▶ [Exercise prompt]: Would you copy out each line of the records below that includes the word "Contar"?

▶ [Supplied material]:
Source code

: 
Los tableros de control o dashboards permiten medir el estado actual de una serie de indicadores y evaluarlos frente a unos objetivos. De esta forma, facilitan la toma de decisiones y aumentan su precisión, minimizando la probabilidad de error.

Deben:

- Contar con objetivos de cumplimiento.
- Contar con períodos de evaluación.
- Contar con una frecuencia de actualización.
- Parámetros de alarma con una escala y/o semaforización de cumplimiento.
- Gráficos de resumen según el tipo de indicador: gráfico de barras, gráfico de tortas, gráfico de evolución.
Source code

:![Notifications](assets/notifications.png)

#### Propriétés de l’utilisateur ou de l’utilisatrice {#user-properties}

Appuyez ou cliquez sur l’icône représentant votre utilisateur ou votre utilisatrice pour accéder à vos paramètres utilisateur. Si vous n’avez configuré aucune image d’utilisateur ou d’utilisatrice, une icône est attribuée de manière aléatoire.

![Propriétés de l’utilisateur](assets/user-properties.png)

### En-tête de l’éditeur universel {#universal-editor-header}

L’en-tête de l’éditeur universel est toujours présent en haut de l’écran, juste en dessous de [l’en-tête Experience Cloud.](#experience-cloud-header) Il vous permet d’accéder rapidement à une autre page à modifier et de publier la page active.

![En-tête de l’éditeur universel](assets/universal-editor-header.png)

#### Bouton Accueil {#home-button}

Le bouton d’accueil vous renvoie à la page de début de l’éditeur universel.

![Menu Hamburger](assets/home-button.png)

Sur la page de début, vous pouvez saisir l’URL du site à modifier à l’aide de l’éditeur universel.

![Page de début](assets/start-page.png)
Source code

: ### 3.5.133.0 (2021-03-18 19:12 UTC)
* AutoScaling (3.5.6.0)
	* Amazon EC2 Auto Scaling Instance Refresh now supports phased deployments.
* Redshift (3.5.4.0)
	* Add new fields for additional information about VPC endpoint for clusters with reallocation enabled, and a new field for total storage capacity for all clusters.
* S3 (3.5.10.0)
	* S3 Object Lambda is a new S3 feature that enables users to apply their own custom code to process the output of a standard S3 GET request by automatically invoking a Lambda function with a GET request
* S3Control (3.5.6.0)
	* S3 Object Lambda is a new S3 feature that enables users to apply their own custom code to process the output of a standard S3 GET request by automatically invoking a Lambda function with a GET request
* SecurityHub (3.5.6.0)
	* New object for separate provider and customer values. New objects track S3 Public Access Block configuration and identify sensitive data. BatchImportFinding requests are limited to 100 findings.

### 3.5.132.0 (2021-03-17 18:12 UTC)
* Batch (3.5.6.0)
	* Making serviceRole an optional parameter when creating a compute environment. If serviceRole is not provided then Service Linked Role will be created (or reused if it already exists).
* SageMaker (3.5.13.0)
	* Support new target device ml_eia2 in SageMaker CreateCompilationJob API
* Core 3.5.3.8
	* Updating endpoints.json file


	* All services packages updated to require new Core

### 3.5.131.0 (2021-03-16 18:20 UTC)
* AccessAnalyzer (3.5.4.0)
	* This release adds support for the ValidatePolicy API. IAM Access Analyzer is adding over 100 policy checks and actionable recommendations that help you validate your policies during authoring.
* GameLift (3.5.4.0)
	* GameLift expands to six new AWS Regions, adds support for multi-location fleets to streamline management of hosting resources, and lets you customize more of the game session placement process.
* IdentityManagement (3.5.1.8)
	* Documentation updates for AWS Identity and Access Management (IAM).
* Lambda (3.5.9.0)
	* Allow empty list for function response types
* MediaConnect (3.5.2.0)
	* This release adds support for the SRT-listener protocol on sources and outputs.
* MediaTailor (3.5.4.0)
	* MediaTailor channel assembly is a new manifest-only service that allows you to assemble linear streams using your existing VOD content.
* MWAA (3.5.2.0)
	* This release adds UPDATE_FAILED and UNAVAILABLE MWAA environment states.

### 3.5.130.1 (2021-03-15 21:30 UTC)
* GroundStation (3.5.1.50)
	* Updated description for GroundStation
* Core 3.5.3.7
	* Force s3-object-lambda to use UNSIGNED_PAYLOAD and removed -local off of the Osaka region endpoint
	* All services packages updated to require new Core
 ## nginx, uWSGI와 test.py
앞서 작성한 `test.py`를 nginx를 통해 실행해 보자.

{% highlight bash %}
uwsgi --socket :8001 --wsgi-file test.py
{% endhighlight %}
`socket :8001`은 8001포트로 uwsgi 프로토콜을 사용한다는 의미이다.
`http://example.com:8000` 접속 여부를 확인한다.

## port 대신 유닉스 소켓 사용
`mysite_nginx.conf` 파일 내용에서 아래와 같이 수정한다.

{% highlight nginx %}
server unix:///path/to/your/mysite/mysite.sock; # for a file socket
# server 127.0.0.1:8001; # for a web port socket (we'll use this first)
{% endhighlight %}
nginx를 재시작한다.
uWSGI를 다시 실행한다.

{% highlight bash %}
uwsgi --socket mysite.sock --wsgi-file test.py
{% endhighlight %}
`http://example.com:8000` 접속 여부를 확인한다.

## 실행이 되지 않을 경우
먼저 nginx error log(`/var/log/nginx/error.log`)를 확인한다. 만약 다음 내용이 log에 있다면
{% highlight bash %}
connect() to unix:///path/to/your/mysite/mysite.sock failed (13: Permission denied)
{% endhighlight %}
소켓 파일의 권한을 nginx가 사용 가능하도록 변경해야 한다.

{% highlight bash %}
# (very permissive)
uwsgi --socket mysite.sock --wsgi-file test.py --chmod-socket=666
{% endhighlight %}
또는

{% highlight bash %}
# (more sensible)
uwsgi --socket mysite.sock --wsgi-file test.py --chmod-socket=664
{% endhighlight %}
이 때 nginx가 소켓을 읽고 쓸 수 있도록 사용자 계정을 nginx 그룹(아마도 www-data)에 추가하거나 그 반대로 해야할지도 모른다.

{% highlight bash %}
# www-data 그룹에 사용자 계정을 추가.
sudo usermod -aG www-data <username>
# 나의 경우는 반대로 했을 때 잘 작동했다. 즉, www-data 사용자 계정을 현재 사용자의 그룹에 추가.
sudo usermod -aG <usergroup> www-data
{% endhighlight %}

▶ [Solved exercise]:
- Contar con objetivos de cumplimiento.
- Contar con períodos de evaluación.
- Contar con una frecuencia de actualización.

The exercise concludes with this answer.